My coffee mug almost slipped from my grip.

When he pulled back, he locked onto Havoc for one beat. Two. Then he released me, picked up the axe, and returned to the woodpile like nothing had happened.

I stood there, breathless, face burning despite the cold.

Havoc’s eyebrows had climbed toward his hairline. “Well then.”

The axe bit into timber with a sharp crack.

“Point taken,” Havoc muttered, resuming his work with what might have been amusement flickering at the corner of his mouth.

I took a long drink of coffee. Ignored the flush still spreading across my skin. “Where’s Hellhound?”

“Making calls. Coordinating with contacts. Planning the impossible infiltration you so graciously bought us time for.”

Right. The infiltration. Geneva headquarters. Dresner’s servers.

Two weeks to pull off something that would probably get them killed.

Outstanding.

“So.” The blade kept moving. Casual. Like we were discussing weather instead of life and death. “What’s your plan here? You think there’s a happily ever after waiting at the end of this?”

I blinked. “What?”

“You. Him.” He gestured vaguely with the tool. “You’re falling for a dying man with a kill switch in his brain. That’s not romance, that’s tragedy.”

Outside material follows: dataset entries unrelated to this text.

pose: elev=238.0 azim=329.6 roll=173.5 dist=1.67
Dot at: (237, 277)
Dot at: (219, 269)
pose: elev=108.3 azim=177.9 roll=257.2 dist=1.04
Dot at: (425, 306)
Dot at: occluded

“I don’t recall asking for your opinion on my love life.”

I kept my voice even.

“You didn’t. I’m giving it.” He looked up. The teasing faded into something more serious. “I’ve seen this play out before. Good people getting attached to broken weapons. It never ends well.”

“He’s not a weapon.”

“He was built to be exactly that.” Havoc set down the carved figure. “The conditioning, the chip, the training, Oblivion designed him to kill on command. You can’t love that away, Clare. You can’t fix him with enough determination and medical expertise.”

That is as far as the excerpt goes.